Your instructions :: Below is a listing to write out in full, exactly as given, without its pictures.

Material provided ::
----
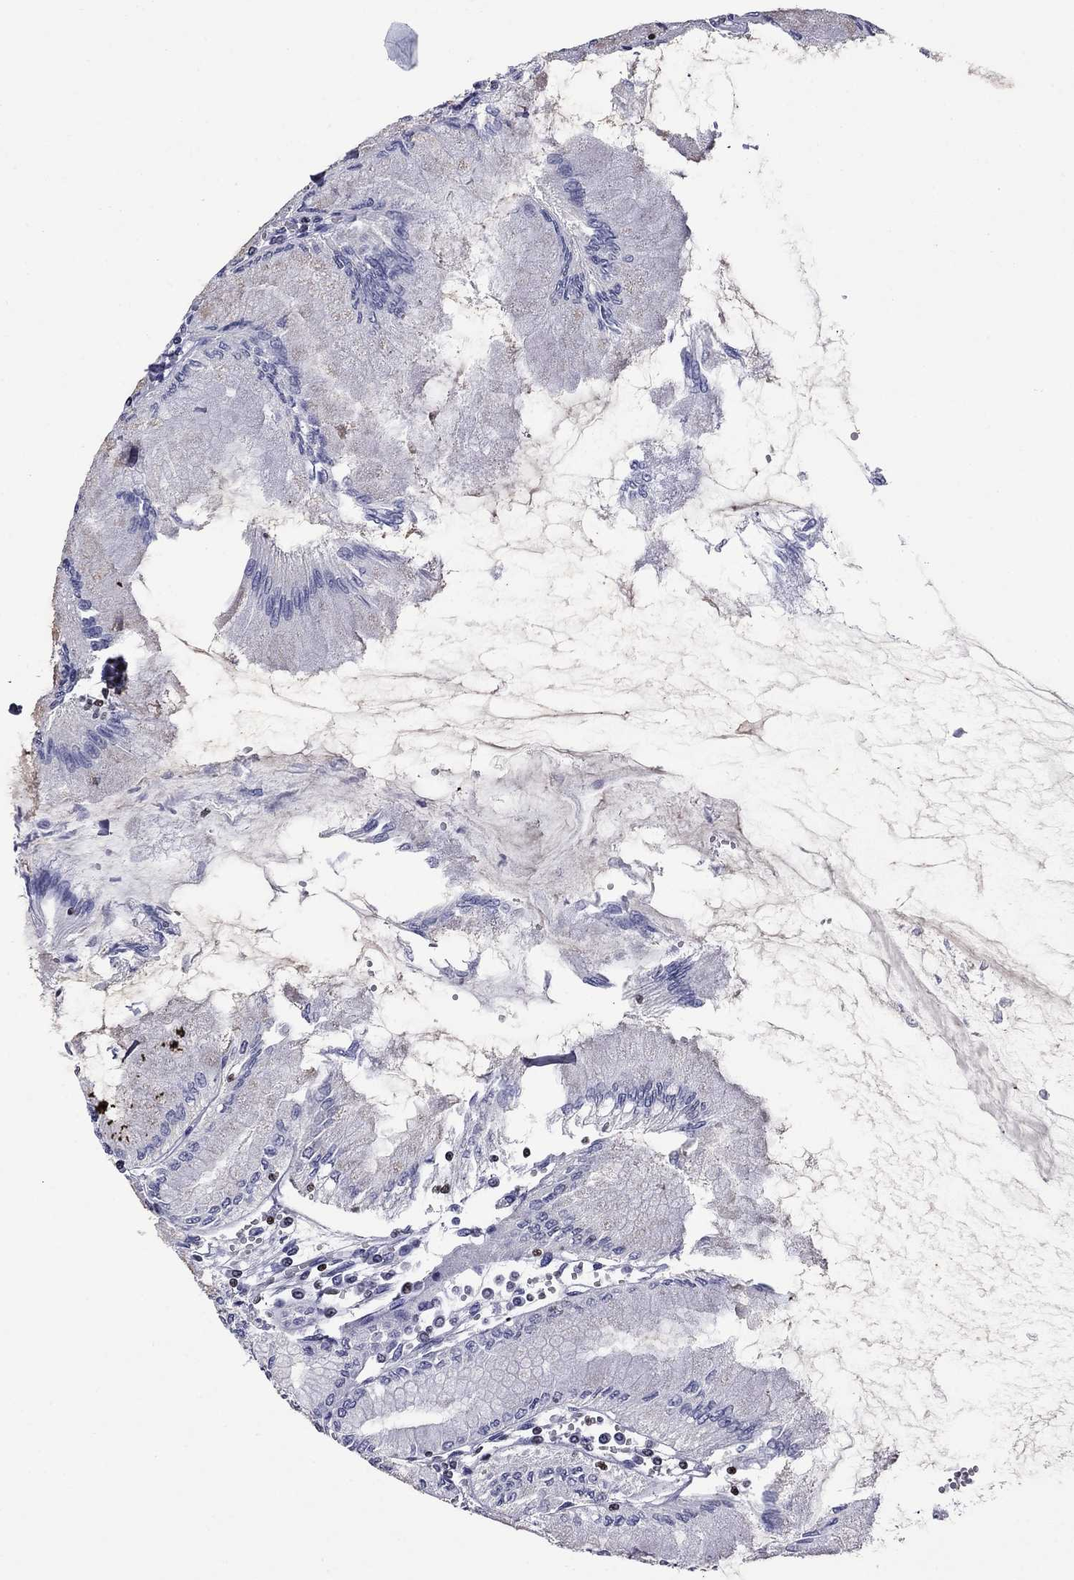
{"staining": {"intensity": "negative", "quantity": "none", "location": "none"}, "tissue": "stomach", "cell_type": "Glandular cells", "image_type": "normal", "snomed": [{"axis": "morphology", "description": "Normal tissue, NOS"}, {"axis": "topography", "description": "Skeletal muscle"}, {"axis": "topography", "description": "Stomach"}], "caption": "IHC of unremarkable stomach displays no expression in glandular cells.", "gene": "IKZF3", "patient": {"sex": "female", "age": 57}}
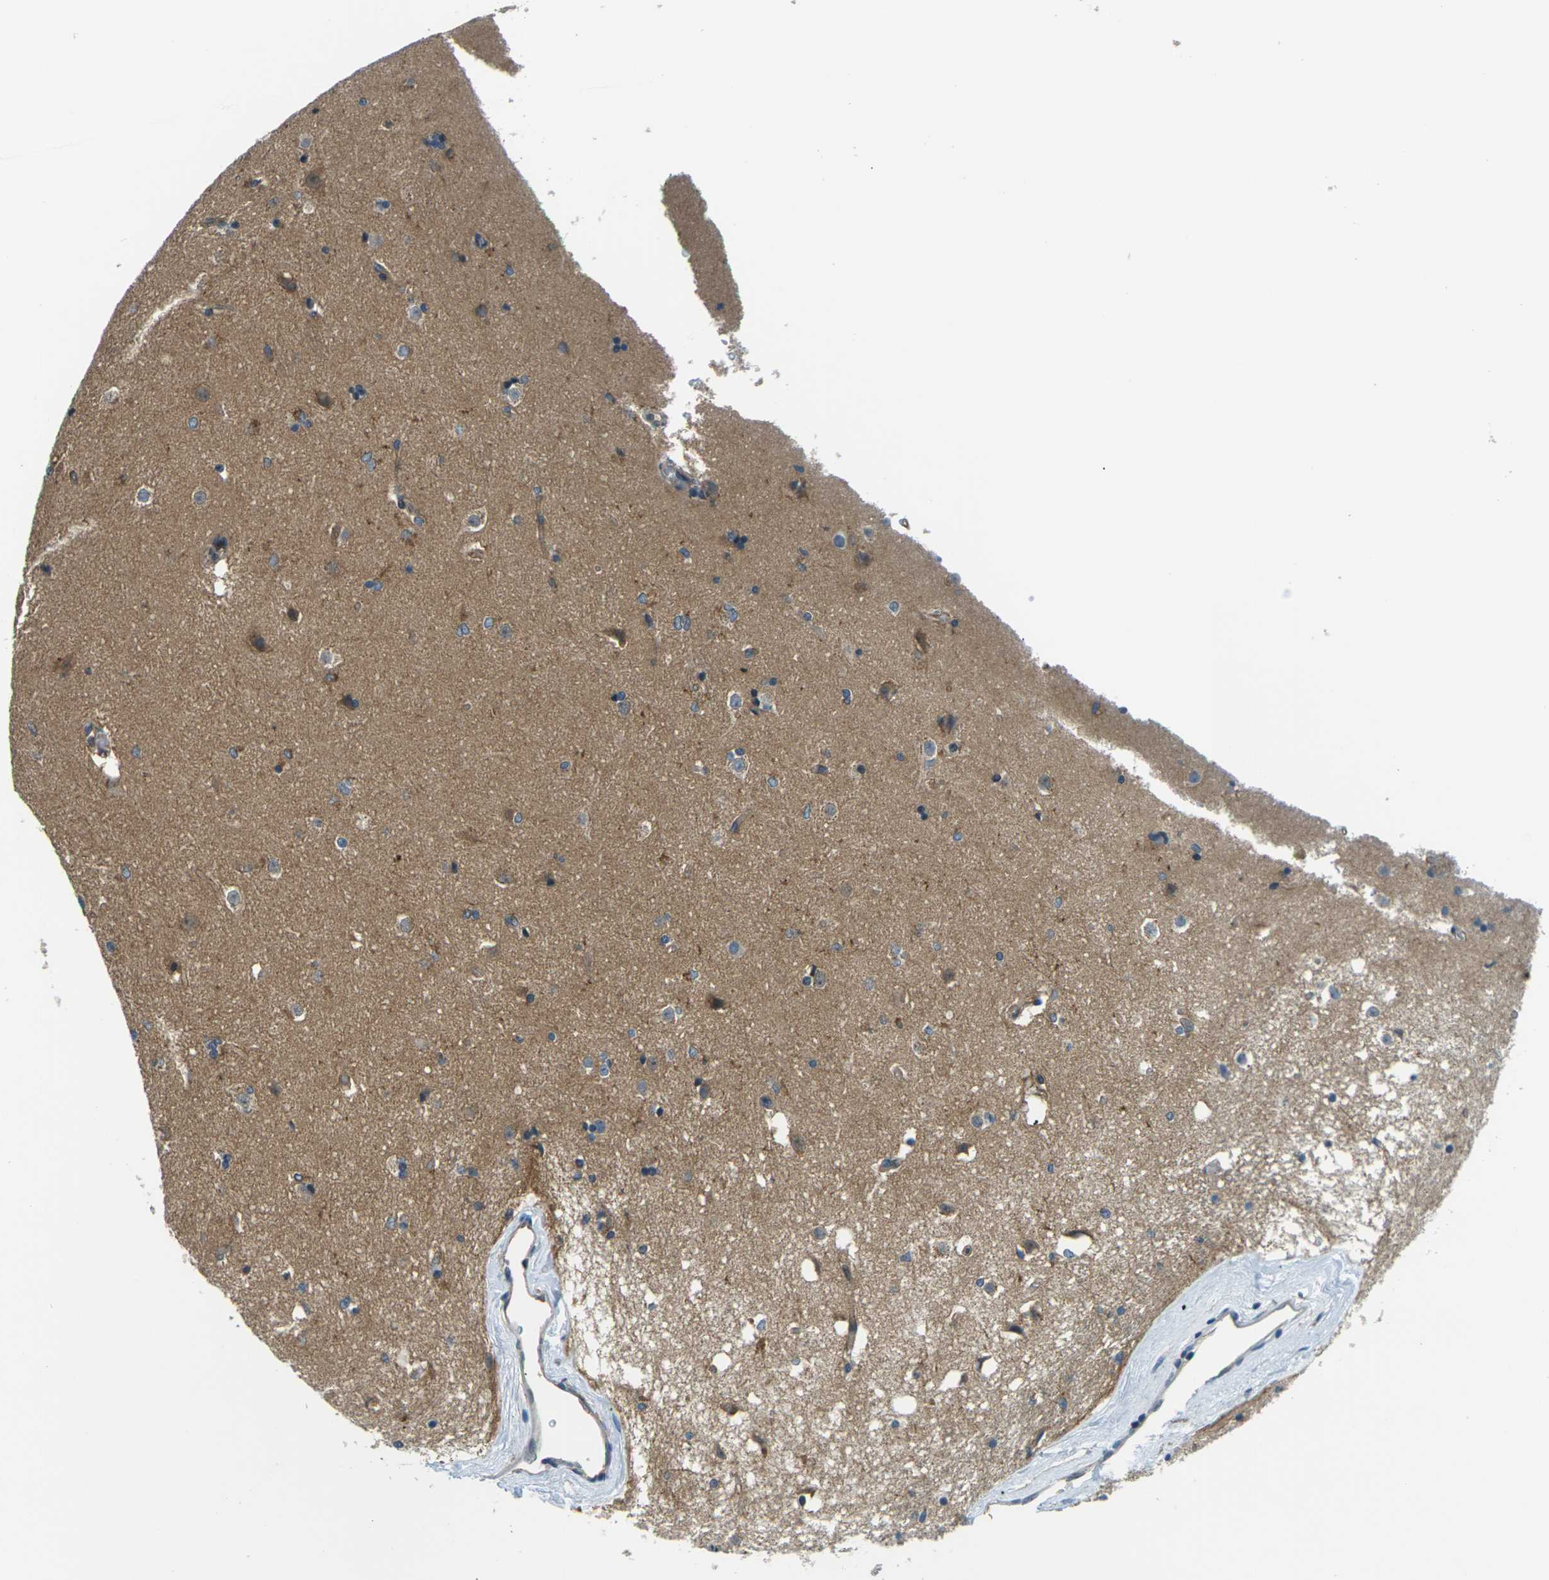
{"staining": {"intensity": "moderate", "quantity": "<25%", "location": "cytoplasmic/membranous"}, "tissue": "caudate", "cell_type": "Glial cells", "image_type": "normal", "snomed": [{"axis": "morphology", "description": "Normal tissue, NOS"}, {"axis": "topography", "description": "Lateral ventricle wall"}], "caption": "Moderate cytoplasmic/membranous protein staining is appreciated in approximately <25% of glial cells in caudate. The staining was performed using DAB (3,3'-diaminobenzidine), with brown indicating positive protein expression. Nuclei are stained blue with hematoxylin.", "gene": "SLC13A3", "patient": {"sex": "female", "age": 19}}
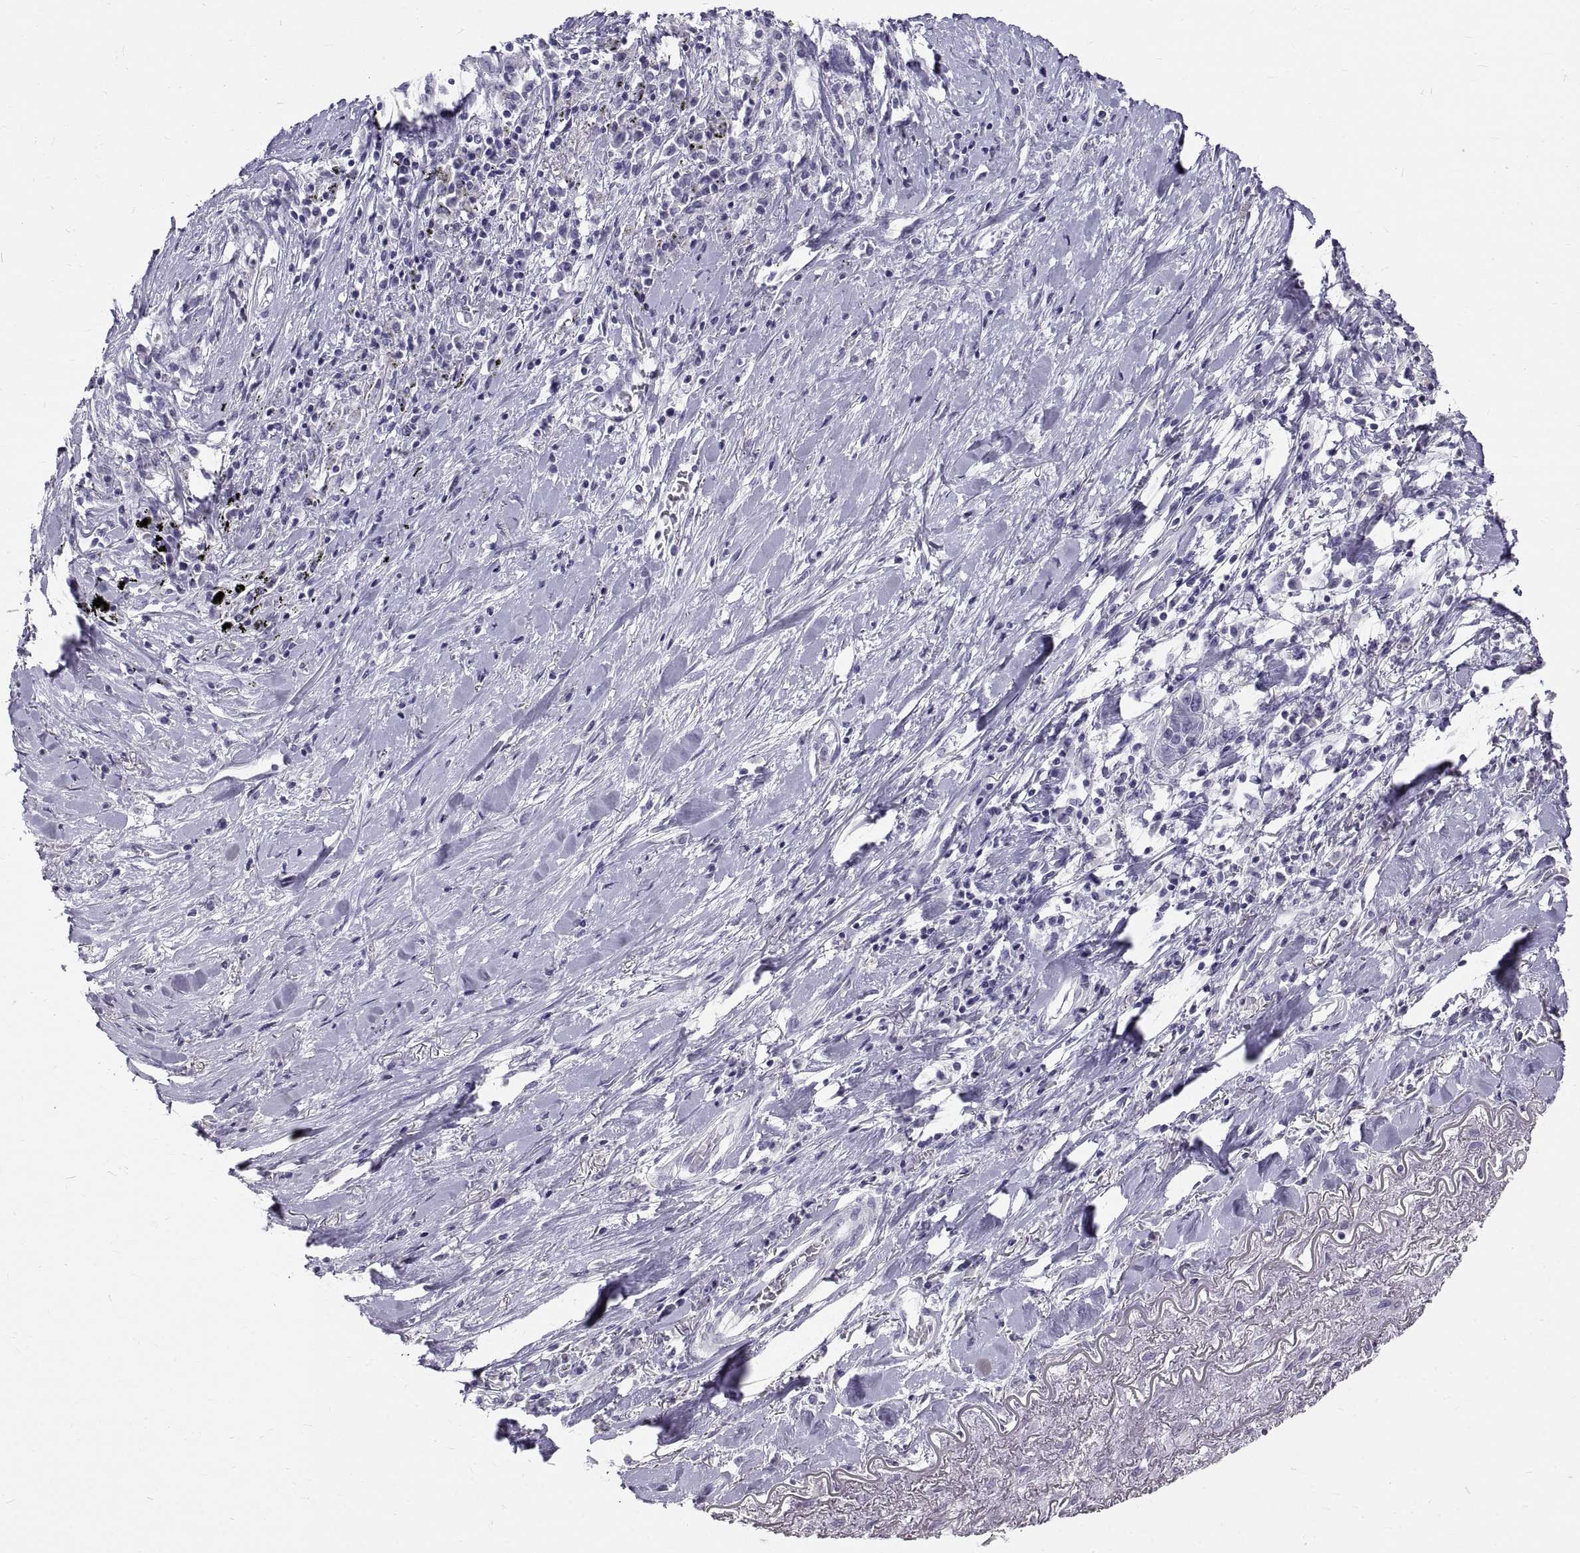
{"staining": {"intensity": "negative", "quantity": "none", "location": "none"}, "tissue": "lung cancer", "cell_type": "Tumor cells", "image_type": "cancer", "snomed": [{"axis": "morphology", "description": "Squamous cell carcinoma, NOS"}, {"axis": "topography", "description": "Lung"}], "caption": "Lung cancer stained for a protein using IHC demonstrates no staining tumor cells.", "gene": "GNG12", "patient": {"sex": "male", "age": 73}}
----
Response ::
{"staining": {"intensity": "negative", "quantity": "none", "location": "none"}, "tissue": "stomach", "cell_type": "Glandular cells", "image_type": "normal", "snomed": [{"axis": "morphology", "description": "Normal tissue, NOS"}, {"axis": "topography", "description": "Skeletal muscle"}, {"axis": "topography", "description": "Stomach"}], "caption": "IHC of unremarkable stomach displays no expression in glandular cells.", "gene": "IKZF3", "patient": {"sex": "female", "age": 57}}
{"staining": {"intensity": "moderate", "quantity": "<25%", "location": "cytoplasmic/membranous"}, "tissue": "caudate", "cell_type": "Glial cells", "image_type": "normal", "snomed": [{"axis": "morphology", "description": "Normal tissue, NOS"}, {"axis": "topography", "description": "Lateral ventricle wall"}], "caption": "Moderate cytoplasmic/membranous protein staining is appreciated in approximately <25% of glial cells in caudate. The staining was performed using DAB (3,3'-diaminobenzidine), with brown indicating positive protein expression. Nuclei are stained blue with hematoxylin.", "gene": "SLC13A3", "patient": {"sex": "female", "age": 19}}
{"staining": {"intensity": "negative", "quantity": "none", "location": "none"}, "tissue": "lung cancer", "cell_type": "Tumor cells", "image_type": "cancer", "snomed": [{"axis": "morphology", "description": "Squamous cell carcinoma, NOS"}, {"axis": "topography", "description": "Lung"}], "caption": "Lung cancer stained for a protein using IHC demonstrates no staining tumor cells.", "gene": "GNG12", "patient": {"sex": "male", "age": 73}}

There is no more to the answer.